Certain Breeds loves a good horror flick. Huddled together in vocalist-keyboardist Jen Riego’s Mount Pleasant bachelor pad, the quartet’s members are doing their best to answer questions surrounding their achingly gloomy self-titled debut, but the distraction of Italian splatter legend Dario Argento’s Deep Red playing across the room proves too much.
“That’s blood and spit,” Riego shrieks excitedly as a woman’s head is taken clean off on the nearby TV screen, her neck gushing a mixture of red-and-white goo.
“I’ve always been into dark stuff,” the singer adds, noting that this extends beyond her preferred movie genre. In addition to having an obsession with ’80s goth godfathers Bauhaus, Riego frequently favoured all-black attire as a teenager. “When I was in high school,” she says, “I used to have big hair and wear so much eye makeup and white face makeup.” Hesitantly, she also admits to having a spider tattoo.
“I don’t really talk about it too often,” she allows.
“Jen’s an ex-goth,” lanky keyboardist David Reynolds says with a laugh.
Unsurprisingly, Riego’s obsession with the macabre has found its way into Certain Breeds’ music. Their album’s kickoff track, “2 A.M.”, finds the singer contemplating letting vampires into her home as cold-sounding drum machines and Leanne Chapman’s cello create what could be a postpunk soundtrack for Nosferatu. The similarly spooky “Street Dogs” barrels along on clanking drums and cathedral synth-organs.
“That song is about killer dogs,” Reynolds explains before Chapman chimes in, “Killer dogs that eat children!”
The chill factor of the track is amped up by a sample of howling wolves that Reynolds dug up. “I do a lot of sound-mangling,” he says proudly.
If Certain Breeds had been around during the earlier part of this decade, its Siouxsie Sioux–style new wave jams would’ve made the band natural practice-space mates with ’80s-obsessed Vancouver scenester acts like Radio Berlin, the Organ, and the Automovement. Currently, the foursome is desperately looking for clubs to play. “We’re having a hard time getting shows in Vancouver,” drummer Corey Woolger admits.
Although content with its current direction, cellist Chapman had something else in mind when she started Certain Breeds a few years back. After picking up her instrument for the first time since elementary school, she began writing some seriously melancholy material.
“The cello is a sad-sounding instrument,” she says timidly. “I started writing sad-sounding stuff. It’s easier for me to write stuff like this than anything else.”
Early tunes came out as weepy country ballads, but as each member was recruited, the sound began to morph into something much more heart-wrenching. “Central Cavern” explores the romantic side of goth, as swells of classical strings and duelling synths buoy Riego’s melodious vocals. Over and over she delivers the song’s only lines: “If you go, can I go with you? Don’t say it’s too hard to do.”

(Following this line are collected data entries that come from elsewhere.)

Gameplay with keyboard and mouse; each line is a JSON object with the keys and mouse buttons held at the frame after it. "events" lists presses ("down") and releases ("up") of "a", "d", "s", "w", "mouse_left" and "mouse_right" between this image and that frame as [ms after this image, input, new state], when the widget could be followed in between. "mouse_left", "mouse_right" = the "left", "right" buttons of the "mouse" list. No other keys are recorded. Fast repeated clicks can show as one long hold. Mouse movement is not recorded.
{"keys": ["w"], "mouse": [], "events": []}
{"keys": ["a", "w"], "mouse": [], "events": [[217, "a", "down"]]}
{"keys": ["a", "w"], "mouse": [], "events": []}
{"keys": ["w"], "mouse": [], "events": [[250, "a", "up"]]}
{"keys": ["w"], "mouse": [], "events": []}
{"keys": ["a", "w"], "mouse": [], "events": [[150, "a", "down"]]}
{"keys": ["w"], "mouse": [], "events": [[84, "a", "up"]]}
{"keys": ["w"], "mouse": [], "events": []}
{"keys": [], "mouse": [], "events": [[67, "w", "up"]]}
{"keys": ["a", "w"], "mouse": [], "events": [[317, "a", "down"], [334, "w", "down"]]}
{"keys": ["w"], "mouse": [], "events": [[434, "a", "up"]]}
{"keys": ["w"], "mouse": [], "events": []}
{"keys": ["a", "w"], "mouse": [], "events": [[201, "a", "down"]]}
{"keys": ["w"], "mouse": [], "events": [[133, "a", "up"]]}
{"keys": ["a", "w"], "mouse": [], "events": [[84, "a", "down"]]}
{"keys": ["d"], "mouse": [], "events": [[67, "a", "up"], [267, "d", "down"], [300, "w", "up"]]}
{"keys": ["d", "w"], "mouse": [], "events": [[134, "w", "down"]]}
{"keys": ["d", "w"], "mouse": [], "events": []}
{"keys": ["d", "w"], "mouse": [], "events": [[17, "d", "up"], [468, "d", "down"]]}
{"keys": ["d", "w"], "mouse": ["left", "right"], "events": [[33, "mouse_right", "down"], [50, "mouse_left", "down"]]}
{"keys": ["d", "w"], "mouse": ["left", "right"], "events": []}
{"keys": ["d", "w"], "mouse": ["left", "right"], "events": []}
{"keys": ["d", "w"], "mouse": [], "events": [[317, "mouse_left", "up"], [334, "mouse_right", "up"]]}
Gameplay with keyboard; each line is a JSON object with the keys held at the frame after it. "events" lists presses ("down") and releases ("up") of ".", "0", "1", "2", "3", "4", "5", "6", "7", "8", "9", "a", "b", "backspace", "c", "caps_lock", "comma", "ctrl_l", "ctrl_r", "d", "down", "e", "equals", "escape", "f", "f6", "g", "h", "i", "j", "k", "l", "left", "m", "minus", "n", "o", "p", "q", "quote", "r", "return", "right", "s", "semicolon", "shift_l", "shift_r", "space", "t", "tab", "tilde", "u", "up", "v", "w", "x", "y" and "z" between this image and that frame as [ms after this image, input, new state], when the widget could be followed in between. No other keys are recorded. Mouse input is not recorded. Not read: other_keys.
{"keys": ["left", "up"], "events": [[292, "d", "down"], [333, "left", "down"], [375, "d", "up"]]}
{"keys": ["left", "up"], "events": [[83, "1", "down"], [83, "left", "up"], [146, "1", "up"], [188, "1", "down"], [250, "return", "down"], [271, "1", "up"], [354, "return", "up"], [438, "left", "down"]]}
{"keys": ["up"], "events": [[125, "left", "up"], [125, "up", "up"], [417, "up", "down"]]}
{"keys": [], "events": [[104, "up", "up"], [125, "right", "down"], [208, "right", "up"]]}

“They’re romantic, heartbreak lyrics,” the singer says, shrugging uncomfortably. “It’s about wanting to have a relationship with somebody that has other plans in mind.”
The disc’s notable lack of words is rooted in a determination to avoid cluttered compositions—“You don’t want to have too much going on,” Riego insists—but could also be explained by the nature of the group. A gang of introverts, the musicians of Certain Breeds are all extremely shy. Performances don’t exactly offer up a torrent of clever stage banter.
“In between songs, there is dead air,” the vocalist explains. “We’re very awkward and don’t know how to sell ourselves.”
The recent release of Certain Breeds brings the promise of more shows, which will hopefully help the unit get over its stage fright. Until then, the members of Certain Breeds are more than happy—and likely more comfortable—hanging out in Riego’s apartment, quietly arguing between grisly decapitation scenes about who is the shiest of them all. For the record, they’ve decided upon gentle giant Reynolds.
“I’m the most awkward,” he says with a nervous laugh. “I’m tall, and I just don’t fit in.”
Certain Breeds plays Honey on February 28.